To develop mini (0.1-2MW) and small (2-25MW) projects, the government expects institutional efforts from the state utilities, non-governmental agencies and IPPs etc.
An interesting small hydro project, currently under implementation in India, has been funded by the United Nations Development Programme (UNDP) along with the Global Environment Facility (GEF). Its aim is to optimise development of small hydro resources in the hilly regions of India. The sub-Himalayan areas of 13 Indian states fall under its remit.
The components of the project include:
• Setting up 20 small hydro projects at selected sites, each with a capacity of less than 2MW.
• Trying out different ownership, management and operational models.
• Selecting appropriate technology.
• Upgrading and developing 100 watermills to produce electricity for local consumption.
• Developing low-wattage devices for domestic use in cooking and heating.
• Emphasising the localised distribution of energy, instead of putting it in the grid.
• Involving the local population and NGOs in the project.
• Developing a national strategy and masterplan for small hydro in India, involving the government, project developers, equipment manufacturers and consultants, among others.
• Training stakeholders and improving the capabilities of three selected technical institutions in the small hydro sector.
The project is not merely a scheme to construct small hydro power plants. Its other components cover project planning, training, improving skills, and involving local citizens and NGOs etc. It also has strong environmental aspects. An environmental impact assessment of selected schemes will be undertaken, while any selected technology will also be environ- mentally friendly. While providing electricity to the locals for cooking and heating is expected to lead to a reduction in the use of wood, and thus in tree-felling.
The work done so far includes the preparation of master and zonal plans; training for selected office personal and those in the field; upgrading skills; selecting appropriate technologies; and developing 110 watermills. EIAs for some of the selected schemes have already been done. Construction at most of the 20 small hydro projects started in 2000 and is still in progress. The US$15M small hydro project started in January 1995 and originally had a 30-month duration. It was given a first extension until December 1999, and then December 2000, as delays took place involving the installation of the 20 small hydro projects. The latter, significantly, were meant to have a ‘demonstration’ value, for replication in other areas. Because of delays, the project is now likely to be extended by one more year.
One of the main achievements of the project is the indirect emphasis it has placed on small hydro power development in India. The creation of a core of trained personnel, and research and development by selected technical institutions, will give a strong backing for the development of small hydro.
Although the project has been imaginatively conceived and is far-reaching, some feel that it is not realistic and seeks to achieve too much, particularly for what originally was intended to be a short term project. On the whole, however, there is a feeling in India that UNDP-GEF should initiate and finance one or more similar follow-up projects, learning from the experience gained from the current project.
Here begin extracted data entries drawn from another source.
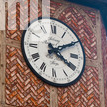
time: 4:09
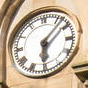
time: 6:06
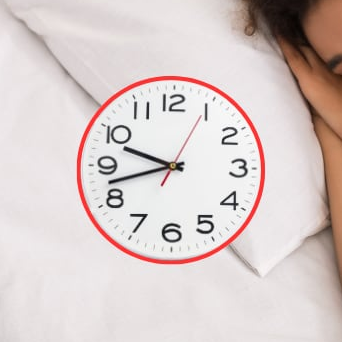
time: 9:42
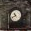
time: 10:41
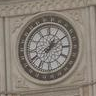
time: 1:09
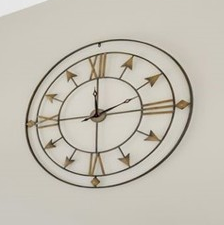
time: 2:00
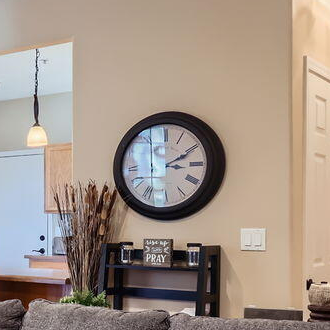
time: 3:10
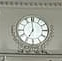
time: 6:59
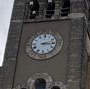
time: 3:12
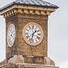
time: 1:32
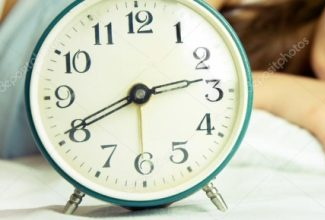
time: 2:40
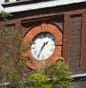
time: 1:35
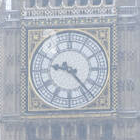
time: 9:23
Some of India’s experiences in carrying out small hydro power projects in remote areas are appropriate for replication in other countries. South Asia, Nepal, Pakistan, Bhutan, Bangladesh and Sri Lanka all have similar hilly and remote geographical areas, with small hydro resources which are largely unserved by power systems. Small schemes with localised distribution would not only meet power needs but also significantly improve the quality of life of the population.
The same is true of many countries outside this region. Projects could be devised to suit local conditions, and be funded by UNDP-GEF and other multilateral agencies. Trained personnel and upgraded institutions can also help to formulate and implement projects elsewhere.